Urge Overkill are best known for their version of the Neil Diamond song "Girl, You'll Be A Woman Soon," which was used in the 1994 movie Pulp Fiction. But before that, they were an up-and-coming Chicago band making inroads in alternative rock circles. "Sister Havana," the lead single to their 1993 album Saturation, is their most popular original song.
The core members of Urge Overkill are Nash Kato and King Roeser, who both sing, play a variety of instruments, and write songs. Their drummer at this time was Blackie Onassis. In a 2022 Songfacts interview with Kato and Roeser, Kato, who handles lead vocals on the track, explained how "Sister Havana" formed: "It sounded like a hook: 'sis-ter Ha-vana,'" he said. "Then the lyrics more or less wrote themselves. We didn't have any firm stance on America's relationship with Cuba, but it sang well and sounded like a hook. There was no political commitment. Roeser added: "In hindsight, you can see it as Urge's first foray into geopolitics. The protagonist, Urge, or the US, is trying to woo the woman, who could be Cuba."

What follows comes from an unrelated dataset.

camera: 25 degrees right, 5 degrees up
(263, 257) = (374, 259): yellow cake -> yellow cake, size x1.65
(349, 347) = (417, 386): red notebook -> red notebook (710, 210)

The band was signed to Geffen Records, which spent big bucks on videos around this time, so they pitched the idea of shooting the "Sister Havana" video in Cuba, hoping they could get a trip there on the company's dime. Politics got in the way, so they settled for the Little Havana section of Miami as the video location. "We had a hell of a time," Roeser told Songfacts. "Probably a better time than we would have had in Cuba with all the red tape."